Ce Marius de Pommerat a une histoire, dont les représentations à Marseille semblent l’aboutissement. Créée à la Maison centrale d’Arles par des détenus longues peines, jouée ensuite en centres pénitentiaires et maisons d’arrêts devant des publics mixtes, puis recréé au Festival d’Automne (Île-de-France) en 2024, c’est la première fois qu’il était joué à Marseille – hors Baumettes – dans une ville si marquée par l’imaginaire de la Trilogie marseillaise des années 1930.
Dès la première représentation, l’univers si étouffant de la centrale – avec ses grilles successives, ses contrôles, l’étroitesse des espaces et leur gris persistant – transfigurait le message de Pagnol : le sentiment d’enfermement de Marius, son désir de s’échapper et de voir le monde y apparaissaient avec une âpreté évidente, et terriblement émouvante. Qu’allait-il en être hors des murs carcéraux, dans les limites presque imaginaires d’un théâtre ?
Pagnol s’évade
Les anciens détenus devenus libres, et comédiens, gardent dans leur présence l’expérience sensible de la prison. Quand Marius (Michel Galera) avoue enfin à Fanny qu’il l’aime mais ne veut pas s’engager, parce qu’il veut quitter la boutique de son père, c’est de l’angoisse pure qui surgit, et fait comprendre cet impérieux désir du large. Lorsque Piquoiseau (Redwane Rajel) vient proposer en douce à Marius de s’engager, ce sont d’autres deals qui se suggèrent. Quant à César (Jean Ruimi) il est, depuis Arles, l’incarnation même d’un destin contraint, d’une perte sensible, n’osant dire ses sentiments qu’après des actes autoritaires répétés, comme un être qui aurait intériorisé jusqu’à la lie la punition.

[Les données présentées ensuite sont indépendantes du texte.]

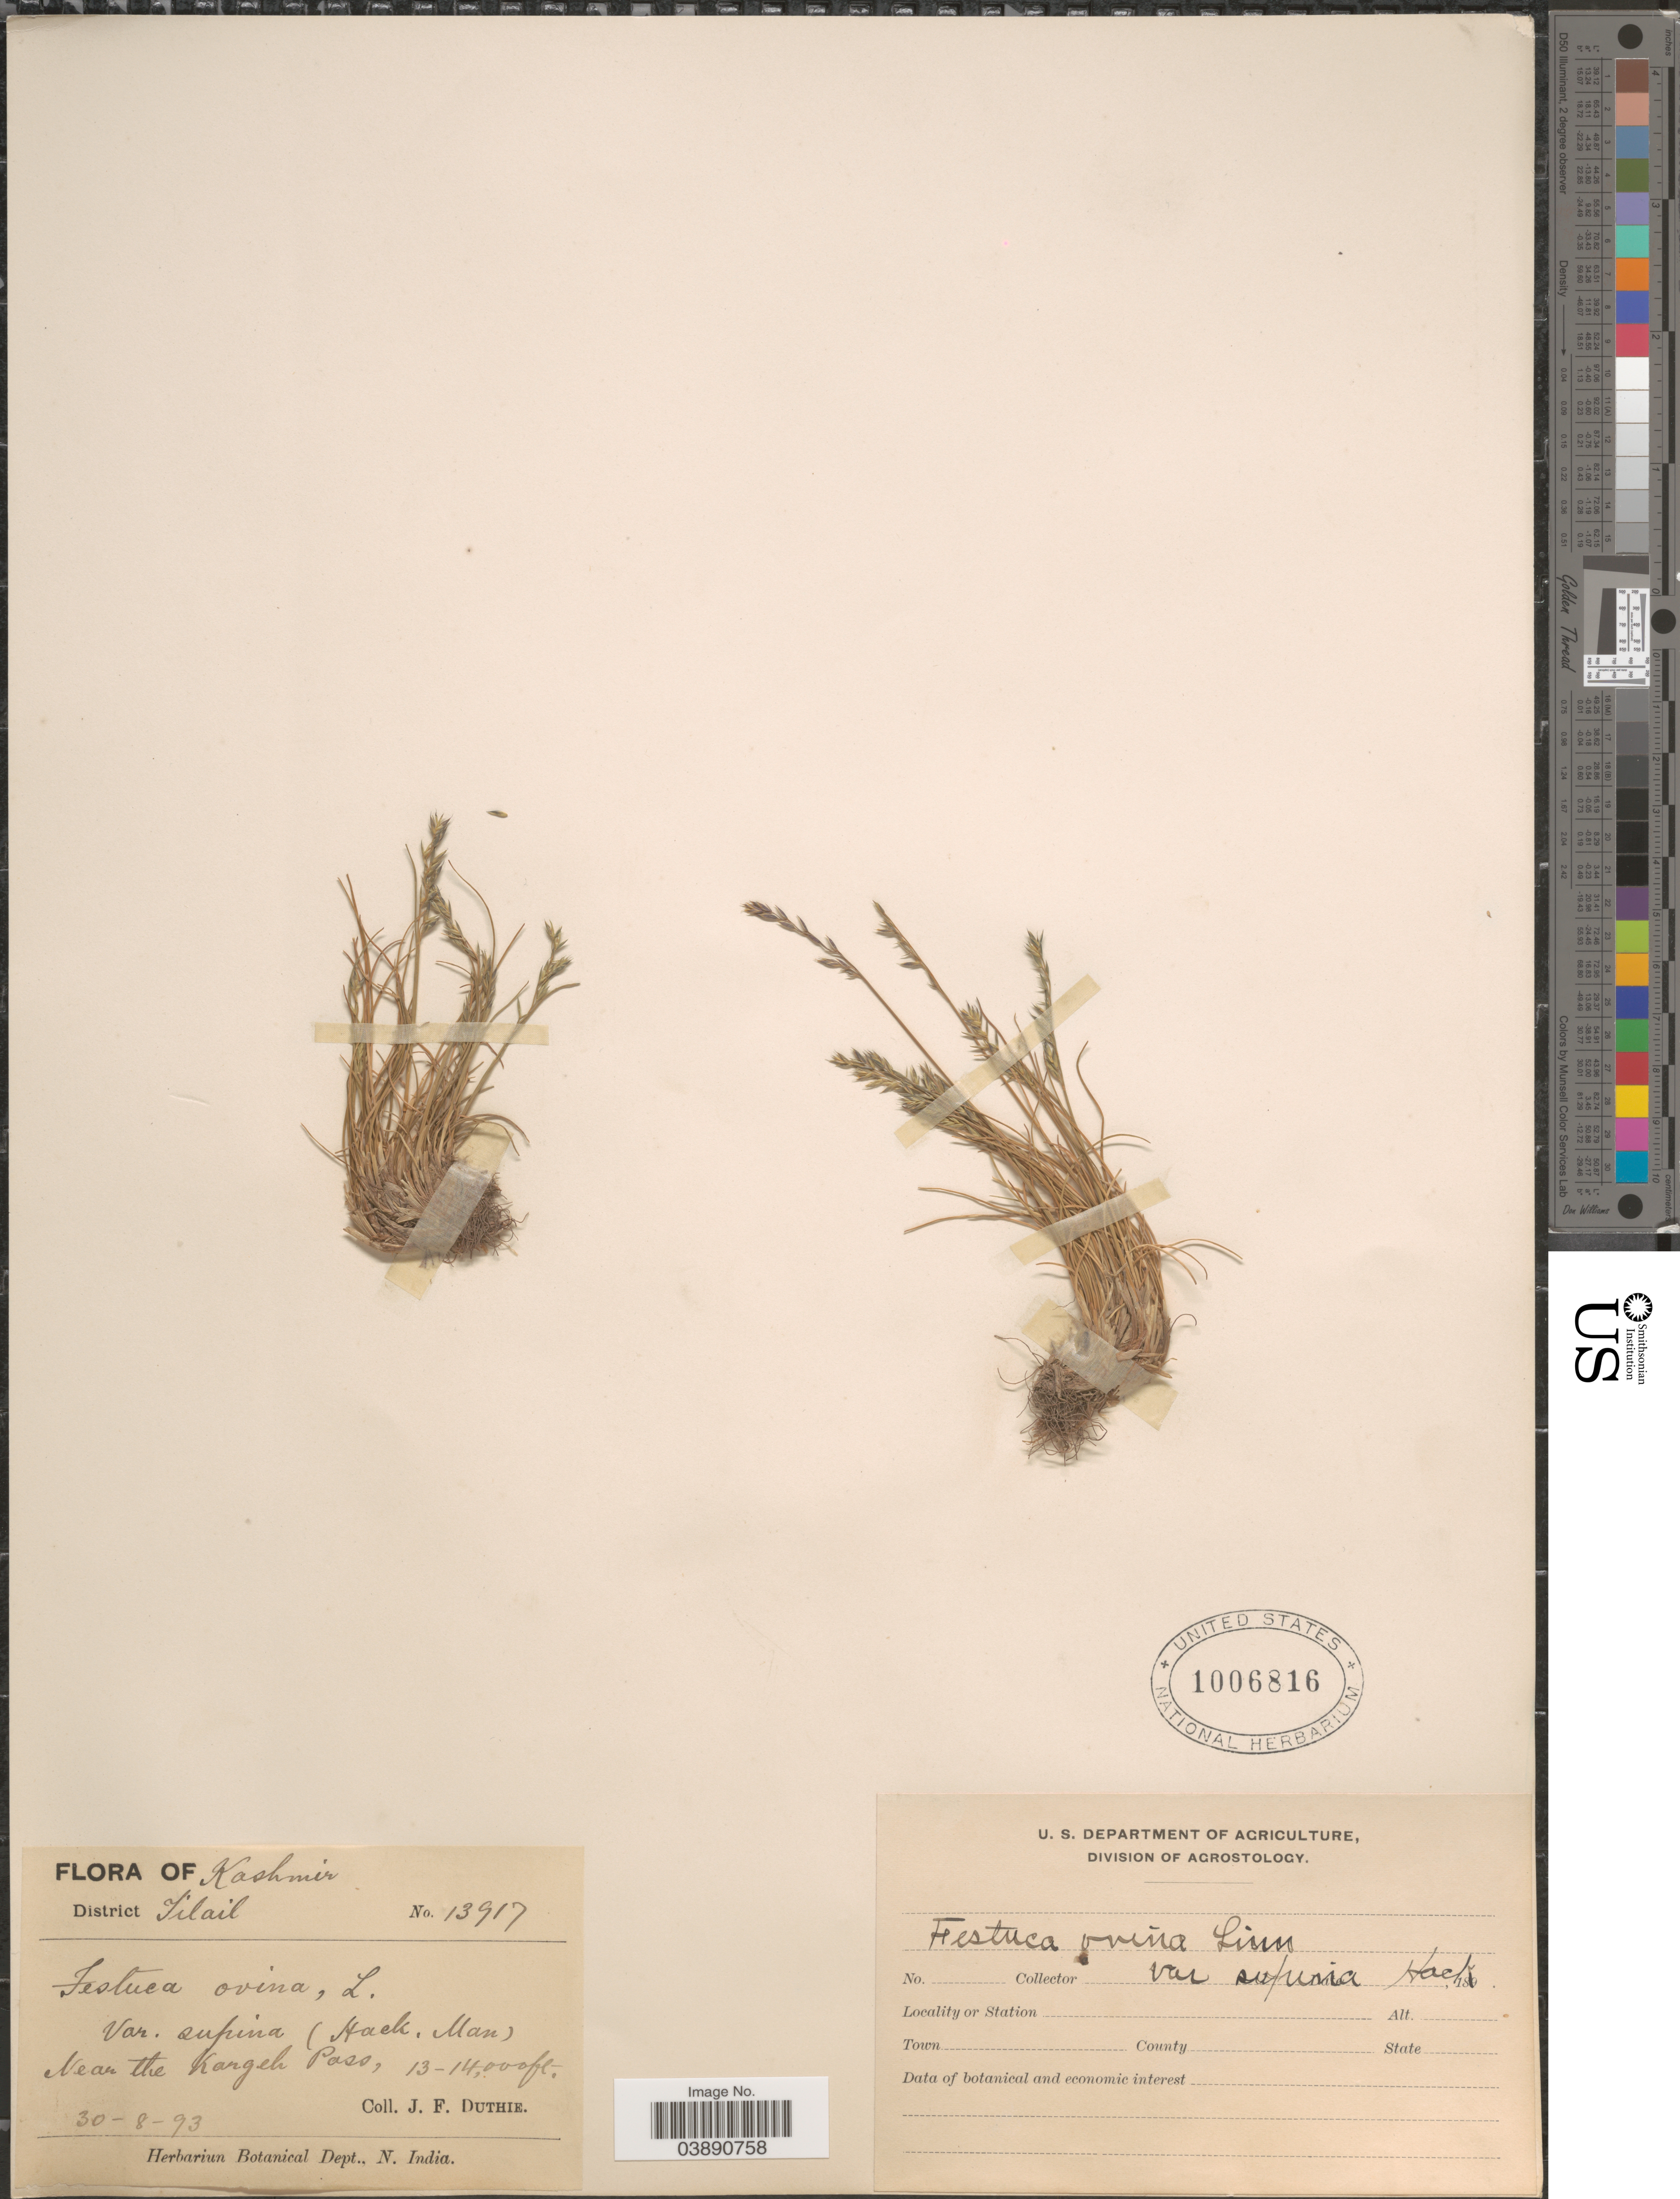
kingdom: Plantae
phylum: Tracheophyta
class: Liliopsida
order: Poales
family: Poaceae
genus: Festuca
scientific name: Festuca airoides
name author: Lam.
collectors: J. F. Duthie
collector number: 13917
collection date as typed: Transcribed d/m/y: 30/8/93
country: India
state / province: Jammu and Kashmir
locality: Kashmir. District Jilail. Near the Kargeh Pass.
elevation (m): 3962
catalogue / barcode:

Cette régénération du texte de Pagnol n’est possible que par la cohérence de la compagnie autour du propos, le travail du son qui permet d’entendre les murmures intimes et la subtilité de tous les comédiens. Fanny (Elise Douyère) est une fille de notre temps qui refuse d’enfermer celui qu’elle aime même si elle en souffre. Les histoires de filles perdues et de maîtresse cachée sont judicieusement évacuées et Panisse, divorcé avare, n’est qu’un pervers qui veut se taper une jeunesse. Marius, sans les deux autres volets de la trilogie, retrouve sa dimension de tragédie antique, confrontation sans issue entre des désirs légitimes.
AGNÈS FRESCHEL
Marius a été joué au Zef, Scène nationale de Marseille, du 8 au 11 janvier, dans le cadre de la programmation hors les murs du Théâtre du Gymnase.